Comment 5 Bruno Randolf 2010-05-20 00:46:27 UTC
Created attachment 26448 [details]
another oops #2
Comment 6 Bruno Randolf 2010-05-20 00:46:45 UTC
Created attachment 26449 [details]
another oops #3
Comment 7 Bruno Randolf 2010-05-20 00:47:31 UTC
Created attachment 26450 [details]
output of objdump -S net/core/skbuff.o
Comment 8 Bob Copeland 2010-05-20 03:35:47 UTC
(In reply to comment #4)
> sure, i'll post an attachment.
> 
> do you really think that the real problem is there? isn't the "CPU stuck for
> 61s" more to worry about? could be a locking problem in ath5k. i have seen
> other cases which go like this. the actual location of the oops is always
> slightly different:

Well, the soft lockup watchdog doesn't necessarily indicate a locking bug; it can be a spin-locked section that never exits but still does stuff.  Or could be a livelock where interrupts are coming fast and furiously so as soon as the tasklet is exited it is re-entered and the watchdog thread never gets to run.

If all of the traces were in skb_release_data it would be a good indication that nr_frags was horked.  As the errors seem to be dispersed around, probably it's an indication that we aren't exiting rx tasklet or getting irq storm?

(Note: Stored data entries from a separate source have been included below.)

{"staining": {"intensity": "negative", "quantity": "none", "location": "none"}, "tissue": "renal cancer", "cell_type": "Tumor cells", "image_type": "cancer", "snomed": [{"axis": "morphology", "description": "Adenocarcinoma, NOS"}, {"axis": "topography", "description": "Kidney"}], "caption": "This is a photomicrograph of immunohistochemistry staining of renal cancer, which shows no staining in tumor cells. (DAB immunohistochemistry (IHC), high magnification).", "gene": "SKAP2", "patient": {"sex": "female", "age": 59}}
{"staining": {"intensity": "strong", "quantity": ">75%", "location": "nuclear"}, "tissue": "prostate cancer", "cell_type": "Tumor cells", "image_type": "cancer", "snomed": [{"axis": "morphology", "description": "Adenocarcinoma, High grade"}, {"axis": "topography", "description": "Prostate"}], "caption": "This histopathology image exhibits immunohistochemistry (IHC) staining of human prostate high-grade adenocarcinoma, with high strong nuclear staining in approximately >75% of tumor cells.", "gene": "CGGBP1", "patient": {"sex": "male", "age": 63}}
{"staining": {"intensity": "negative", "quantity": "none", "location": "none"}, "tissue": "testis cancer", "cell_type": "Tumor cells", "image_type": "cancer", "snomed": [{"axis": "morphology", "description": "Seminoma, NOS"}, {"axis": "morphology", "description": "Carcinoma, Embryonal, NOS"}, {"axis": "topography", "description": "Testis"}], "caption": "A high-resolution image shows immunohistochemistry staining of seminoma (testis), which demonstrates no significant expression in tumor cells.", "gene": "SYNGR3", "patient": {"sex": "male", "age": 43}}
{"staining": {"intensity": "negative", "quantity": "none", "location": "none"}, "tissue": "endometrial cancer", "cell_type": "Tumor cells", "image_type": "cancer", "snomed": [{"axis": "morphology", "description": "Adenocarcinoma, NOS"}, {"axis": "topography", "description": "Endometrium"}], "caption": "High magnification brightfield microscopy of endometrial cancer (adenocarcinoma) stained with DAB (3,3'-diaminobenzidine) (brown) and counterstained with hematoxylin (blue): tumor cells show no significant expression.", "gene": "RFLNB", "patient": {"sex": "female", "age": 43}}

Your disassembly looks way different from mine, so it's not too easy to see the loop counters.  I assume kfree+0x80 is put_page on your box, so the first case is in put_page but I agree it's probably not relevant.
Comment 9 Bruno Randolf 2010-06-14 01:34:48 UTC
my patch disabling tasklets while reset helps:

https://patchwork.kernel.org/patch/105527/

i ran kismet the whole weekend without an oops.